A relação de políticos, meios de comunicação e organismos de Estado foi destacada em várias intervenções. “Quem são os donos dos meios de comunicação no Maranhão, em Alagoas, na Bahia, no Rio, em São Paulo?”, denunciou Margarido, do PSTU de Campinas. “Os homens que exercem o monopólio do Estado fazem as leis para criminalizar os movimentos. A luta é contra todos os latifúndios, o da terra, o das comunicações, o do poder!”

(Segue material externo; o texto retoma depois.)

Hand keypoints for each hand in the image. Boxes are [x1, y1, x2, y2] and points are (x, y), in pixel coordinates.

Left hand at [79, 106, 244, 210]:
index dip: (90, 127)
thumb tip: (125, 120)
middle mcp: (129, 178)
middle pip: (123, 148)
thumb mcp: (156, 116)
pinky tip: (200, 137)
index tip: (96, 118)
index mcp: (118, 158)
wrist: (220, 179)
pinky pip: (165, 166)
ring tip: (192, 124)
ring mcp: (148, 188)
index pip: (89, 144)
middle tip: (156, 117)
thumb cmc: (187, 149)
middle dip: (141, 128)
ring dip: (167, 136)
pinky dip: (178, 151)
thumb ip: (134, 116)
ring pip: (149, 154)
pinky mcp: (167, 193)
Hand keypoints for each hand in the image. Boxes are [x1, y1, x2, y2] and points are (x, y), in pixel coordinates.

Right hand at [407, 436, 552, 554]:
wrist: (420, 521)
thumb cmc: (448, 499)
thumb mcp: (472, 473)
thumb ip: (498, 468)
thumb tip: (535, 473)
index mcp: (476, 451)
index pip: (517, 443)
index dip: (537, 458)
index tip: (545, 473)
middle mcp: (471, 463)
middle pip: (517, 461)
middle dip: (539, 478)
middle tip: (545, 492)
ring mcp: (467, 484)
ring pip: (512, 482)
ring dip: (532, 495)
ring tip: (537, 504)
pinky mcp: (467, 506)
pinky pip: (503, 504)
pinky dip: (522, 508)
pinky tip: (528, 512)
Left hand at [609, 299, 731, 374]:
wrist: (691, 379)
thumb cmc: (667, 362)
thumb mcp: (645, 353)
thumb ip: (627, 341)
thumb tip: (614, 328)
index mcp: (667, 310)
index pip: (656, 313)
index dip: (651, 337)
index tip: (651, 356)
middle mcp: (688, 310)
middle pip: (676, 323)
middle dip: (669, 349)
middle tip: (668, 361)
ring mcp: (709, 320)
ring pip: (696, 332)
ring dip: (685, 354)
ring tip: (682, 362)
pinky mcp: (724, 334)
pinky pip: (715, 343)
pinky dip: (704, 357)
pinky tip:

“Por que a polícia não fecha a rádio dos poderosos?”, desafiou o coordenador da Abraço. “A maioria das emissoras privadas estão vencidas há muito tempo, mas não sofrem sanções como as rádios comunitárias!” A polícia militar logo apareceu, mas para conter o ato, e apareceu depois também a polícia civil. “Apelamos à PM que cumpra a lei aqui também, queremos o mesmo tratamento, esta também está ilegal, queremos justiça!” Uma comissão de representantes dos movimentos chegou a conversar com os emissários da Polícia Civil, juntamente com o advogado da Abraço, Alexandre Mandel. O investigador Nelson (não deu o nome completo) informou-nos, então, que a Bandeirantes teria duas horas para apresentar a documentação, na DIG – Delegacia de Investigações Gerais.
Diante da colocação do advogado de que a Abraço já teria feito formalmente a denuncia, sem obter qualquer atenção, os policiais apenas diziam não saber de nada, falavam individualmente, não pela instituição. Disseram que ali estavam apenas para evitar conflitos, tomaram conhecimento da denúncia de irregularidade da Band naquele dia, e que advogado da empresa estava vindo de São Paulo. “Acreditamos numa outra comunicação, voltada para o povo, a periferia, suas lutas”, dizia Valdeci, antigo batalhador das rádios comunitárias. “Fazemos rádio para as pessoas que não têm acesso à comunicação comercial, não são grandes políticos ou empresários que tem concessão pública, nós também temos que ter esse direito, se não conseguimos hoje, voltaremos com mais gente!”
O recado foi dado à Bandeirantes e ao restante do oligopólio das comunicações, que patrocinam a perseguição às rádios comunitárias. As organizações continuarão vigilantes com as outorgas vencidas, exigindo respeito e atuação democrática por parte das instituições. As testemunhas estão aumentando, a necessidade de outra comunicação também. “O tratamento diferenciado está comprovado”, diz o Dr. Alexandre, “a contradição política está escancarada!”.